В марте 1926 года Коларов и Димитров были приговорены Софийским судом к повешению в публичном месте. Коларов, первым узнавший о приговоре, иронически его прокомментировал в письме к товарищу: «Только что мне стало известно, что мы были под судом и даже осуждены на смерть. Поздравим же друг друга». Наш герой также воспринял это известие как малозначительную подробность жизни революционера.
«Московские каникулы» Георгия Димитрова пришлись на период крупных организационных и кадровых перемен в Исполкоме Коминтерна. VI расширенный пленум ИККИ, состоявшийся в начале 1926 года, предписал партиям «в нынешний период сравнительного затишья революционной борьбы ещё больше внедриться в повседневную борьбу и быт широчайших масс рабочих, завоевать на свою сторону большинство рабочих, во что бы то ни стало стать если не единственной, то во всяком случае главной и самой влиятельной рабочей партией в стране». Решению столь амбициозной задачи должна была послужить реорганизация компартий на основе производственных ячеек, а также перестройка руководящей структуры и аппарата Коминтерна, нацеленная на дальнейшую большевизацию компартий, то есть на формирование в них ядра, твёрдо стоящего на платформе Коминтерна.
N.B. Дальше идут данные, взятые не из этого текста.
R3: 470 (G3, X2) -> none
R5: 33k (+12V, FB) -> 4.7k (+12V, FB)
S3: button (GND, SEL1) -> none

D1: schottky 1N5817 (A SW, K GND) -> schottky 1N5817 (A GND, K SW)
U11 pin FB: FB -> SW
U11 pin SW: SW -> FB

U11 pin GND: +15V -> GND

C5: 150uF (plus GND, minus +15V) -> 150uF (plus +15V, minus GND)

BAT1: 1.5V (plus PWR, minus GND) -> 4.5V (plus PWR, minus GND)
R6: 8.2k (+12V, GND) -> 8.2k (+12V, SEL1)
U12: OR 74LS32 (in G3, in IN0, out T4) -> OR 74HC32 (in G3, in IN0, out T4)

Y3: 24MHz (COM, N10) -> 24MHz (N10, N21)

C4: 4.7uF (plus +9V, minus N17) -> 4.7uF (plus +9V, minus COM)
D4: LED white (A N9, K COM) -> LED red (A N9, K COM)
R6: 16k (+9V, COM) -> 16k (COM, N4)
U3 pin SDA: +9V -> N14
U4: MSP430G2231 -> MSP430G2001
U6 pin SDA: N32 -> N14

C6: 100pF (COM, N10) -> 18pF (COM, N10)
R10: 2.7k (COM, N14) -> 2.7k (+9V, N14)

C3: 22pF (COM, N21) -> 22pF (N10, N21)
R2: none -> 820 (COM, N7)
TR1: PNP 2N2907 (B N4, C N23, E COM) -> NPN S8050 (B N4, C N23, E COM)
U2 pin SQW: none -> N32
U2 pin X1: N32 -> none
Разногласия в оценке политического поведения Димитрова не помешали очередному повышению его статуса: VI пленум ИККИ избрал его членом Оргбюро, кандидатом в члены Секретариата и Президиума ИККИ. Кроме того, он был назначен ответственным секретарём Польского и членом Балканского лендерсекретариатов. Этим новым структурным образованиям предстояло держать постоянную связь с партиями соответствующего региона и добиваться безусловного выполнения выдвинутых Исполкомом задач
.
Димитров продолжал работать и по «болгарской линии». Он помогал политэмигрантам переправляться в СССР и устраиваться здесь на работу и учёбу, готовил материалы для журнала «Комунистическо знаме», заботился о пополнении партийного бюджета, печатал статьи в советских газетах о положении в Болгарии. Но львиную долю времени отнимала рутина. «К сожалению, я оказался здесь почти в прежнем твоём положении — занимаюсь Кореей или Китаем и Японией много больше, чем Болгарией
(делами болгарской партии), — жалуется он Коларову. — Считаю такое положение совершенно ненормальным, но сейчас мне абсолютно невозможно вырваться. Ты сам знаешь, какую машину
представляет собой Коминт[ерн], как он хватает и выжимает тебя до последней степени и не даёт возможности работать на свою собственную партию, особенно сейчас, когда из 11 секретарей здесь только 4»
.
Одного года аппаратной службы Димитрову хватило, чтобы прийти к выводу, что функционирование механизма Исполкома Коминтерна должны обеспечивать специальные штатные работники, не отягощённые какими-либо руководящими обязанностями в своих партиях. «Штаб мировой революции» с его текучим составом и импульсивными действиями становился достоянием истории; ИККИ неуклонно превращался в разветвлённую политико-административную структуру, вписанную в советскую политическую систему и финансируемую в плановом порядке из государственного бюджета. Предложения ИККИ о бюджете Коминтерна ежегодно рассматривала комиссия Политбюро ЦК, в которую в середине 1920-х годов входили нарком финансов Г. Я. Сокольников, казначей ИККИ И. А. Пятницкий и секретарь ЦК В. М. Молотов. Окончательное решение принимало Политбюро. Так, на 1926 год Исполкому Коминтерна и примыкавшим к нему организациям, национальным компартиям и комсомолам было выделено 5,9 миллиона рублей (0,14 % общегосударственных расходов).